Obviously the answers to all these questions could be "do the same as cp". In which case the answer to the original question is "ignore everything I or anyone else has said, and use the source of cp".

Btw, getting the filesystem's cluster size is next to useless. You'll almost always see speed increasing with buffer size long after you've passed the size of a disk block.

Steve Jessop
Your sample fails to offset buf by amount already written, which will cause incomplete writes to restart from the top
Hasturkun
Thanks. There's always one bug.
Steve Jessop
+1  A: 

This is the function I use when I need to copy from one file to another - with test harness:

/*
@(#)File:           $RCSfile: fcopy.c,v $
@(#)Version:        $Revision: 1.11 $
@(#)Last changed:   $Date: 2008/02/11 07:28:06 $
@(#)Purpose:        Copy the rest of file1 to file2
@(#)Author:         J Leffler
@(#)Copyright:      (C) JLSS 1991,1997,2000,2003,2005,2008
@(#)Product:        :PRODUCT:
*/

/*TABSTOP=4*/

#include "jlss.h"
#include "stderr.h"

#ifndef lint
/* Prevent over-aggressive optimizers from eliminating ID string */
const char jlss_id_fcopy_c[] = "@(#)$Id: fcopy.c,v 1.11 2008/02/11 07:28:06 jleffler Exp $";
#endif /* lint */

void fcopy(FILE *f1, FILE *f2)
{
    char            buffer[BUFSIZ];
    size_t          n;

    while ((n = fread(buffer, sizeof(char), sizeof(buffer), f1)) > 0)
    {
        if (fwrite(buffer, sizeof(char), n, f2) != n)
            err_syserr("write failed\n");
    }
}

#ifdef TEST

int main(int argc, char **argv)
{
    FILE *fp1;
    FILE *fp2;

    err_setarg0(argv[0]);
    if (argc != 3)
        err_usage("from to");
    if ((fp1 = fopen(argv[1], "rb")) == 0)
        err_syserr("cannot open file %s for reading\n", argv[1]);
    if ((fp2 = fopen(argv[2], "wb")) == 0)
        err_syserr("cannot open file %s for writing\n", argv[2]);
    fcopy(fp1, fp2);
    return(0);
}

#endif /* TEST */

Clearly, this version uses file pointers from standard I/O and not file descriptors, but it is reasonably efficient and about as portable as it can be.

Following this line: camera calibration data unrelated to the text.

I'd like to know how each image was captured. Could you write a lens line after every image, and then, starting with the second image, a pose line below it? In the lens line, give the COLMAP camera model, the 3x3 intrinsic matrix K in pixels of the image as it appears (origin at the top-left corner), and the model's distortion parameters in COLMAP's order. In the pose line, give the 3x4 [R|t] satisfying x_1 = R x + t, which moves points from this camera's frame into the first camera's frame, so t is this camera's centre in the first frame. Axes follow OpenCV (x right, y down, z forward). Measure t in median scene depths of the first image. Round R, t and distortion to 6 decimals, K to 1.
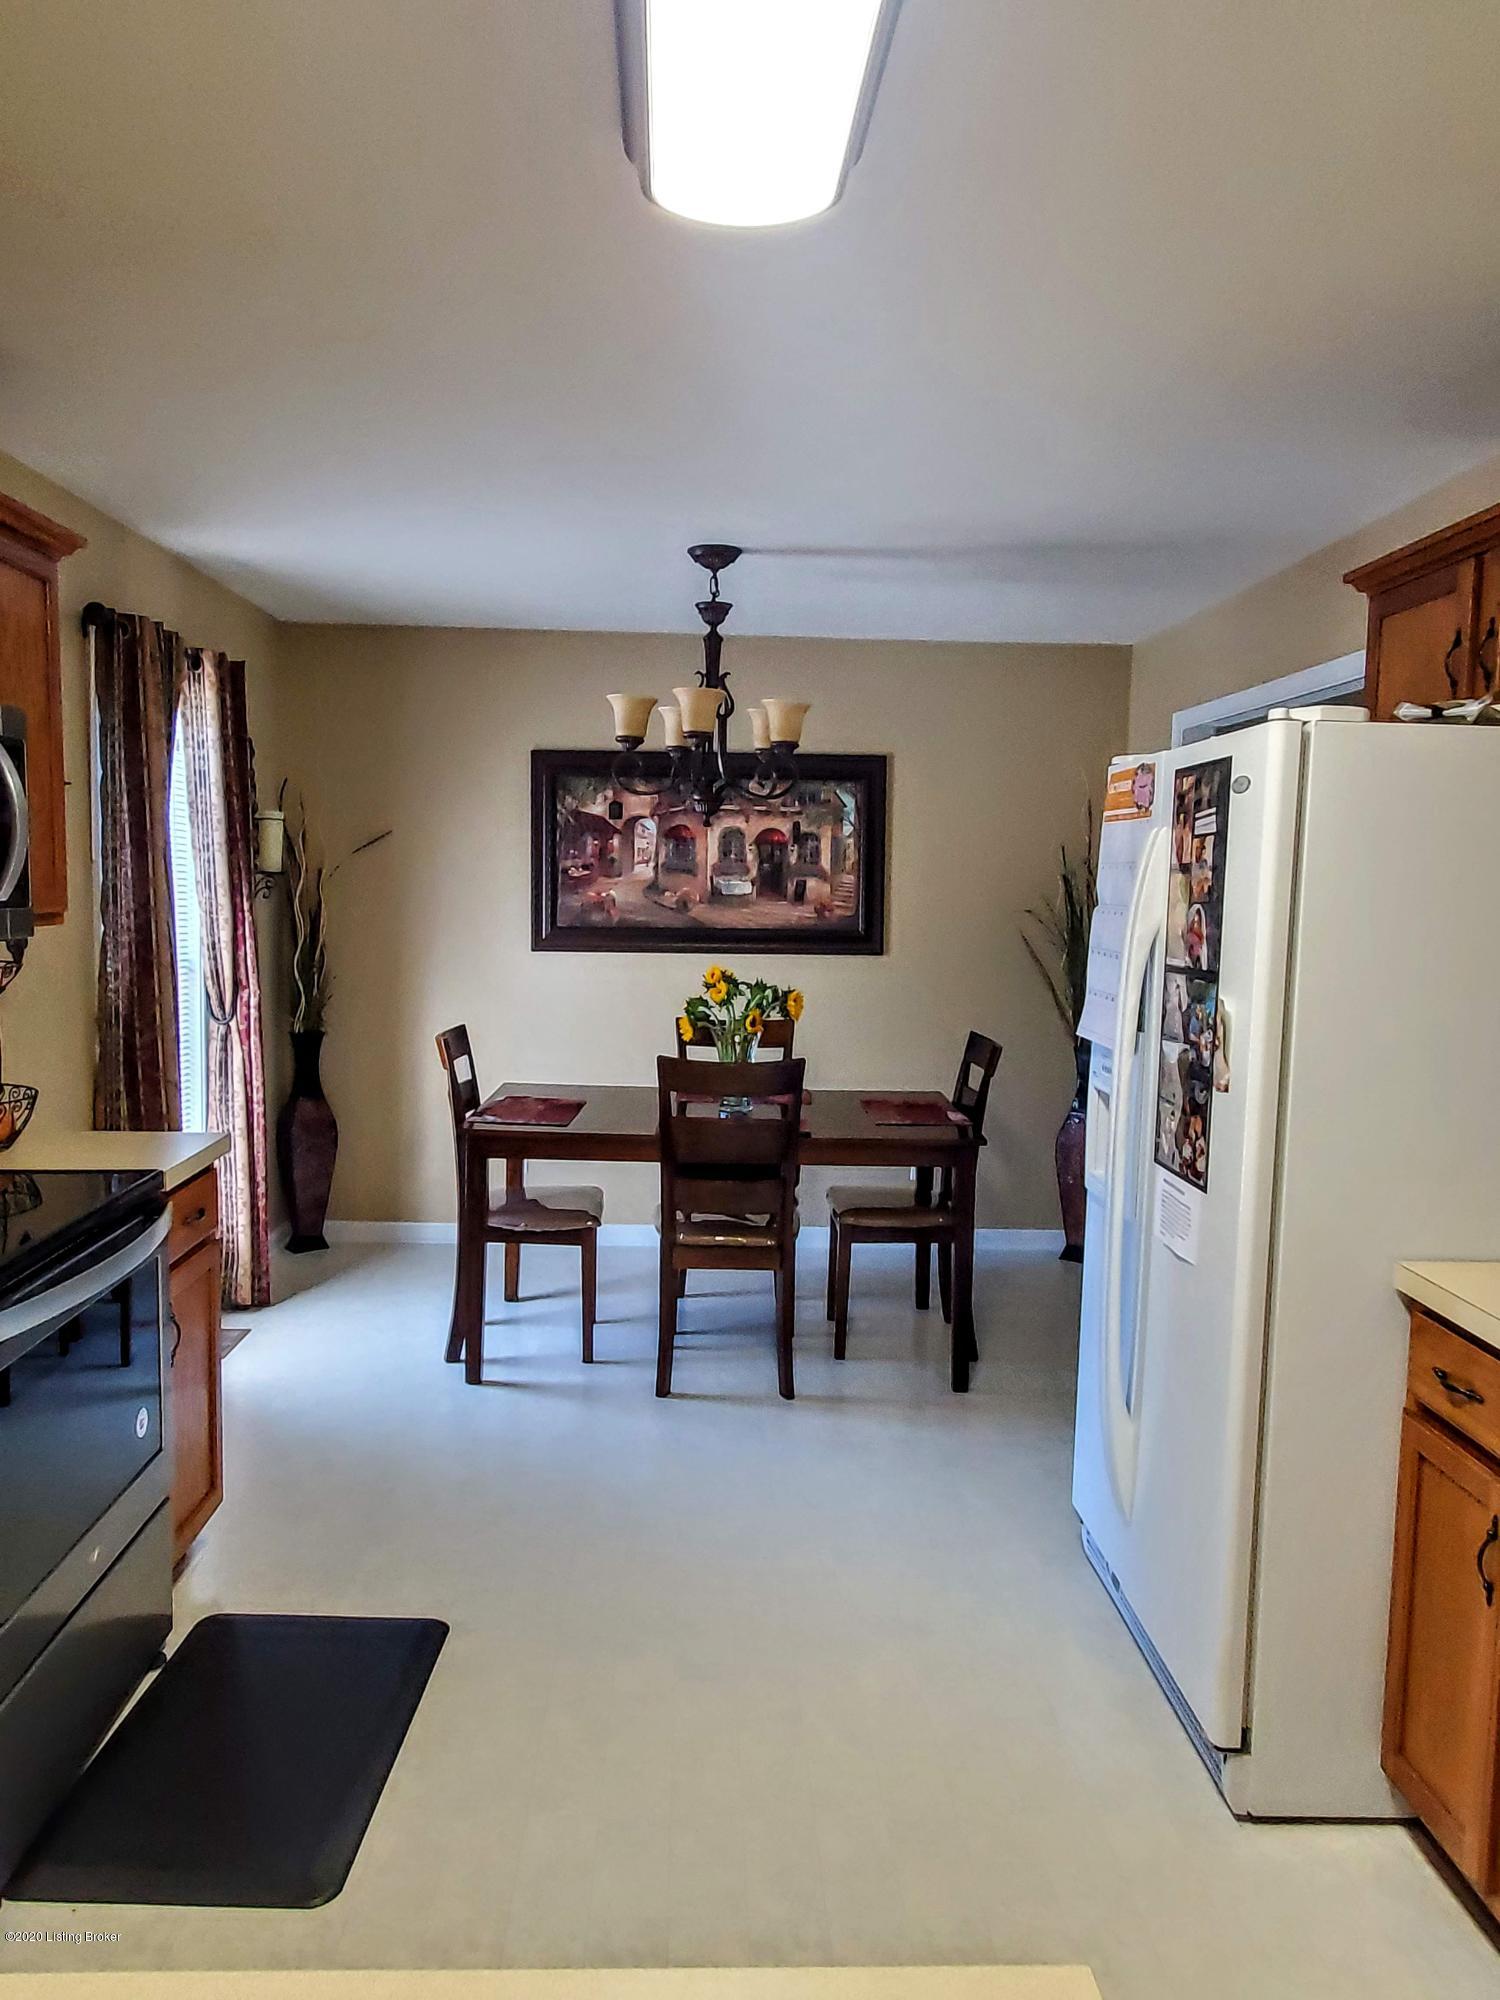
lens RADIAL K [[1400.8, 0, 750.0], [0, 1400.8, 1000.0], [0, 0, 1]] dist [0.026033, 0.000702]
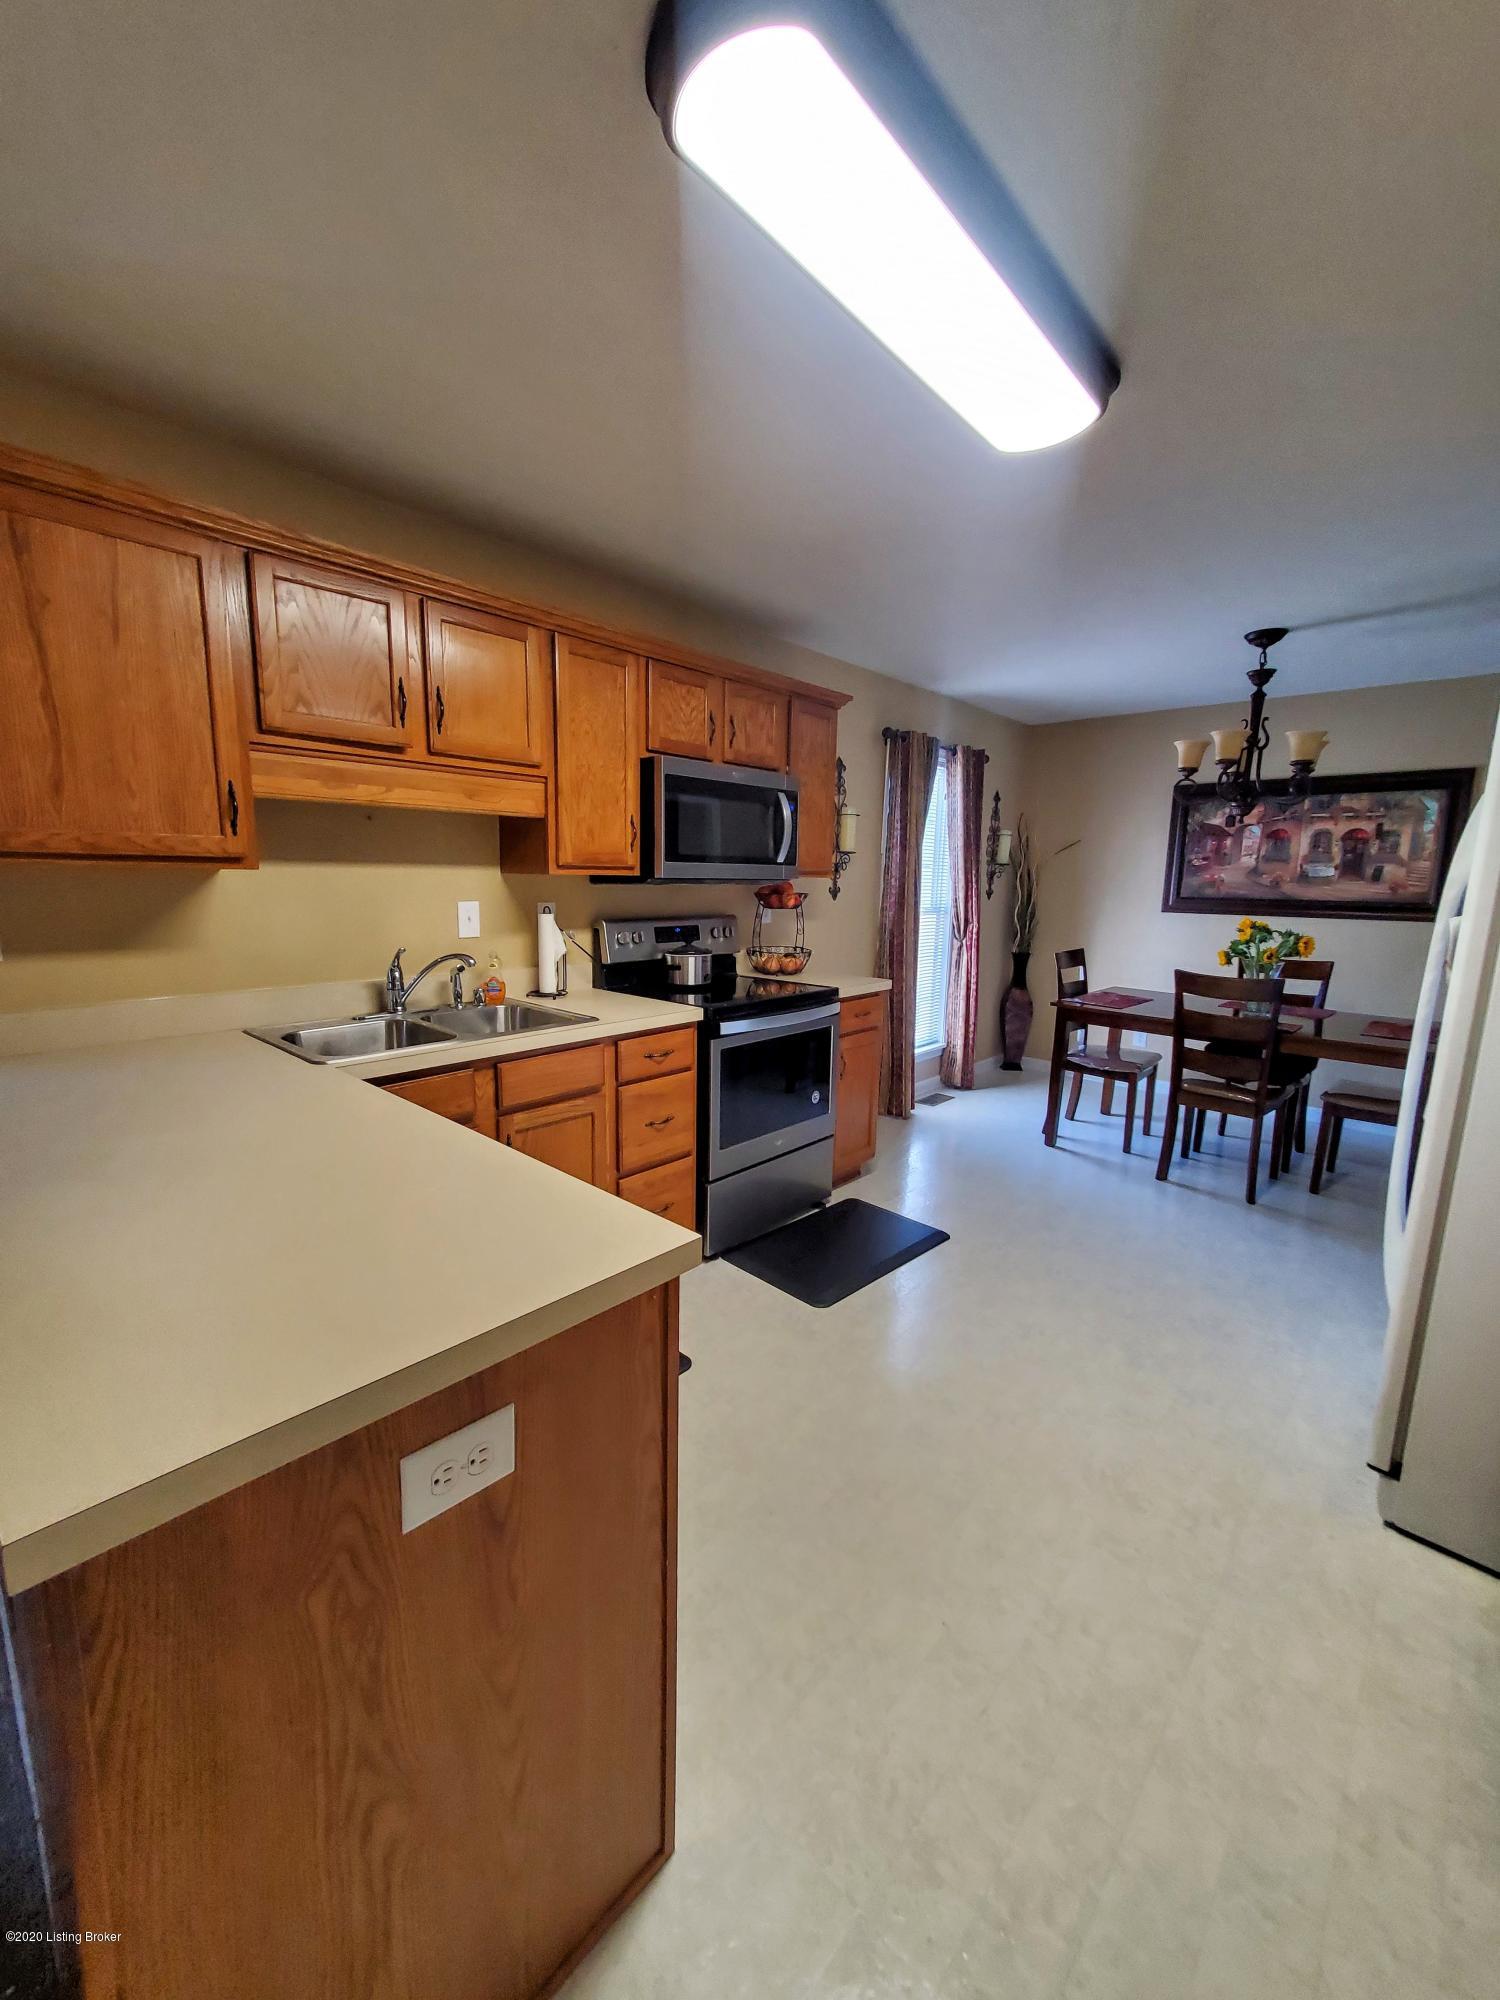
lens RADIAL K [[779.3, 0, 750.0], [0, 779.3, 1000.0], [0, 0, 1]] dist [-0.001647, -0.000328]
pose [[0.720426, 0.104650, -0.685591, 0.151017], [-0.062432, 0.994322, 0.086172, 0.021531], [0.690716, -0.019277, 0.722869, 0.020536]]
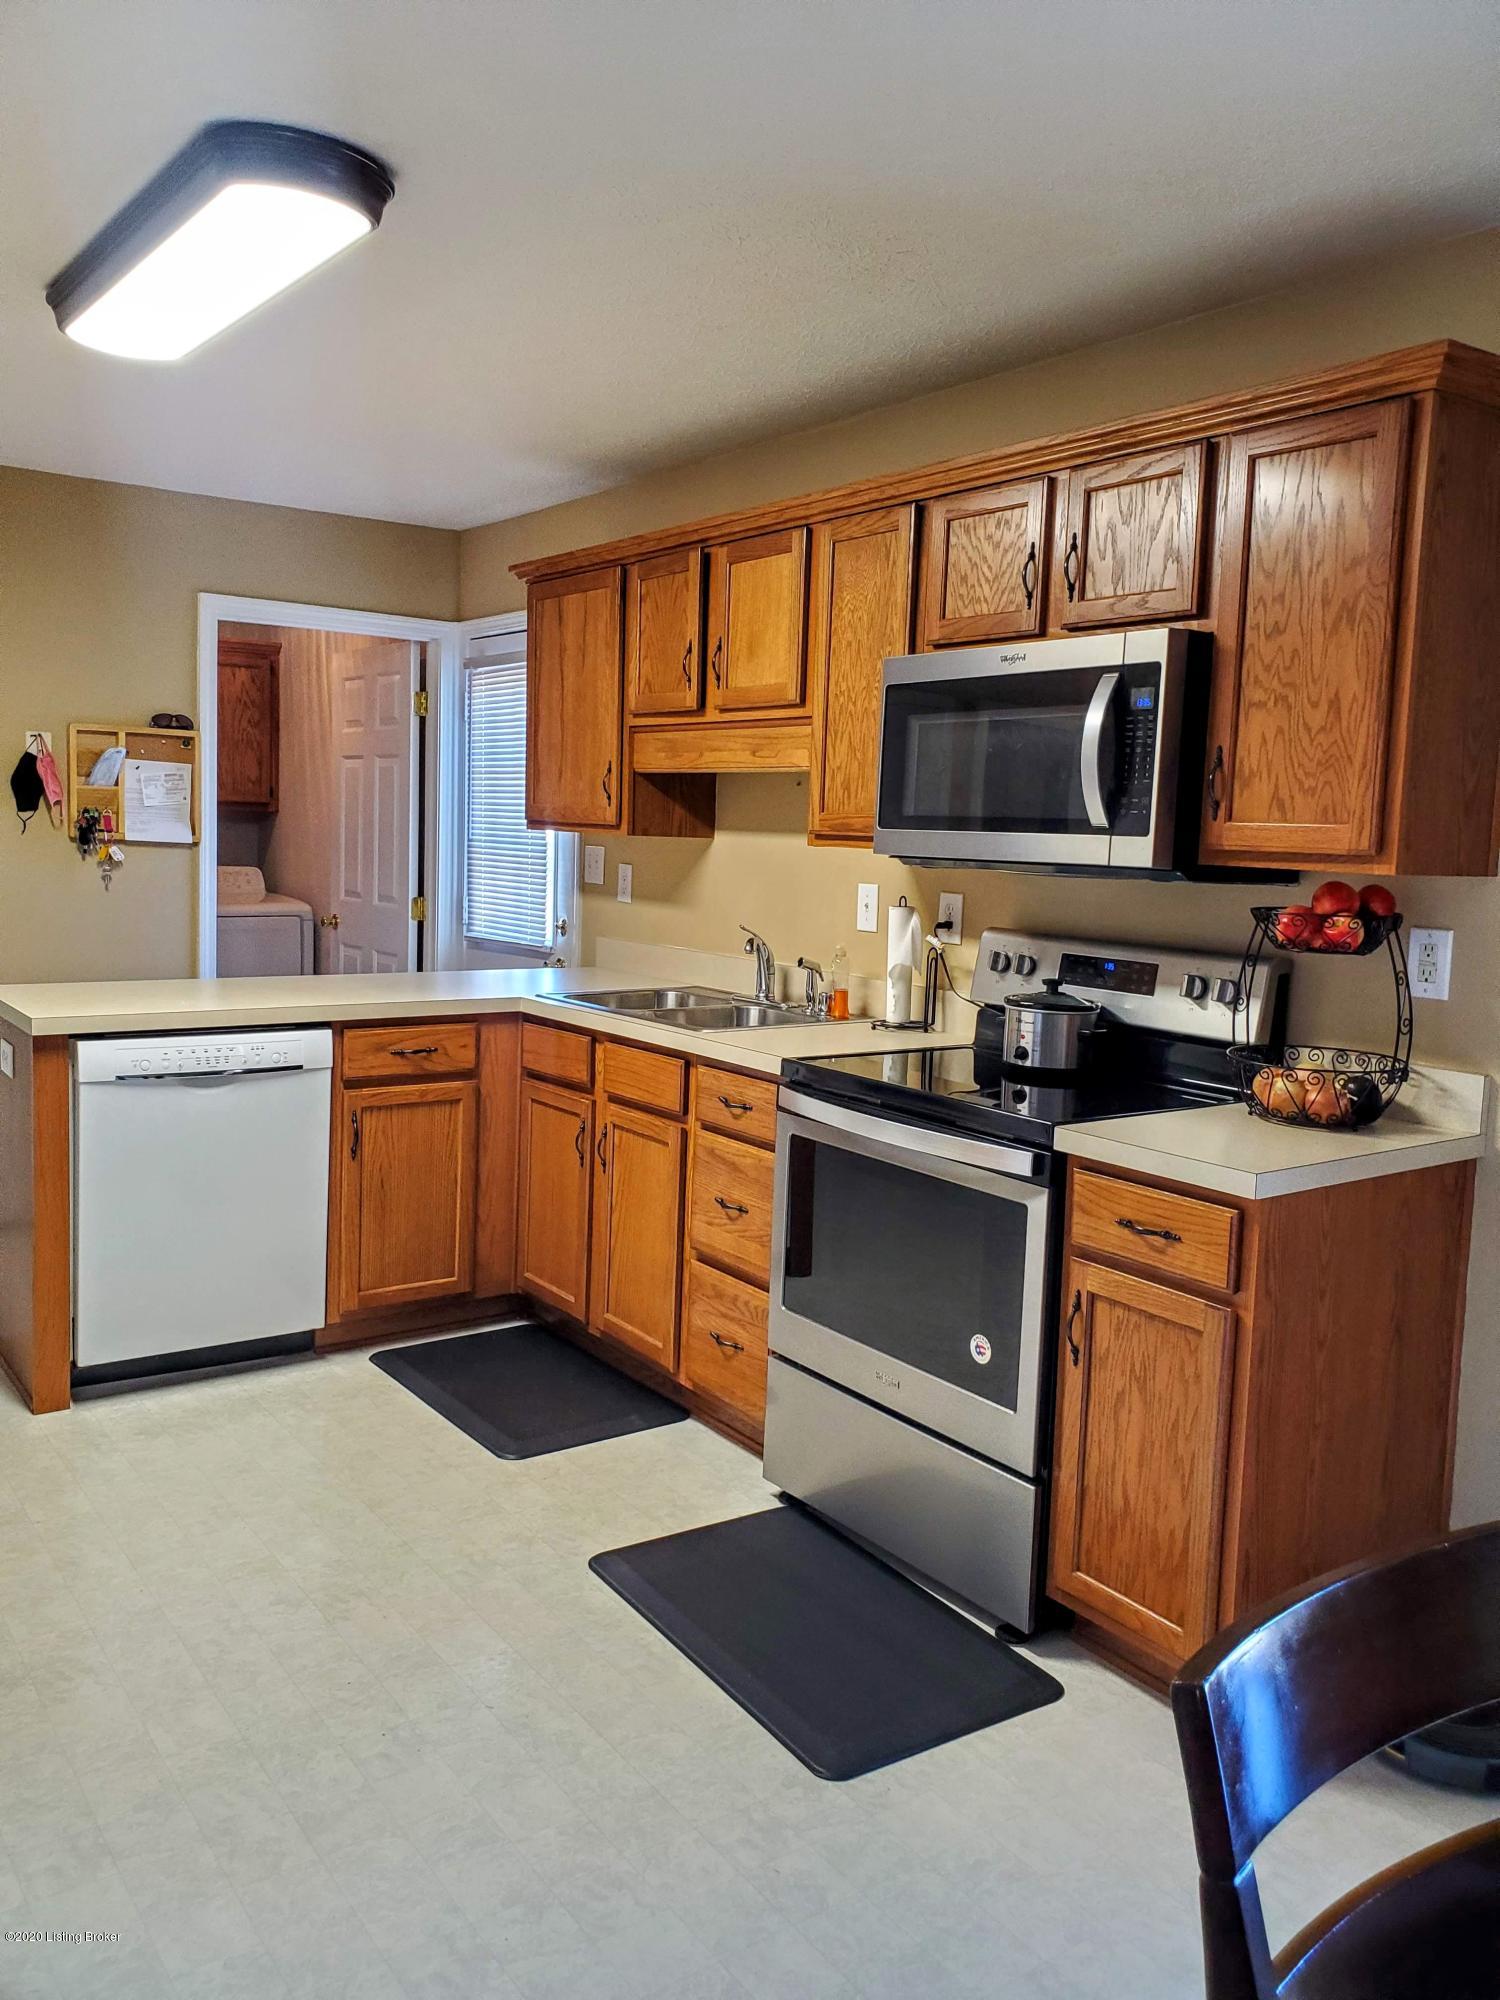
lens RADIAL K [[1515.6, 0, 750.0], [0, 1515.6, 1000.0], [0, 0, 1]] dist [0.058908, -0.000100]
pose [[-0.815741, 0.002138, -0.578413, 0.146305], [-0.113558, 0.979940, 0.163774, -0.043454], [0.567161, 0.199280, -0.799135, 0.790037]]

Well, except the error function - that's peculiar to me. As long as you handle errors cleanly, you should be OK. The "jlss.h" header declares fcopy(); the "stderr.h" header declares err_syserr() amongst many other similar error reporting functions. A simple version of the function follows - the real one adds the program name and does some other stuff.

#include "stderr.h"
#include <stdarg.h>
#include <stdlib.h>
#include <string.h>
#include <errno.h>

void err_syserr(const char *fmt, ...)
{
    int errnum = errno;
    va_list args;
    va_start(args, fmt);
    vfprintf(stderr, fmt, args);
    va_end(args);
    if (errnum != 0)
        fprintf(stderr, "(%d: %s)\n", errnum, strerror(errnum));
    exit(1);
}
Jonathan Leffler
I like it, simple, clean, works. I used 4096 as my BUFSIZ but I assume that any multiple of 512 should perform well.
John Scipione
+1  A: 

the size of each read need to be a multiple of 512 ( sector size ) 4096 is a good one

Arabcoder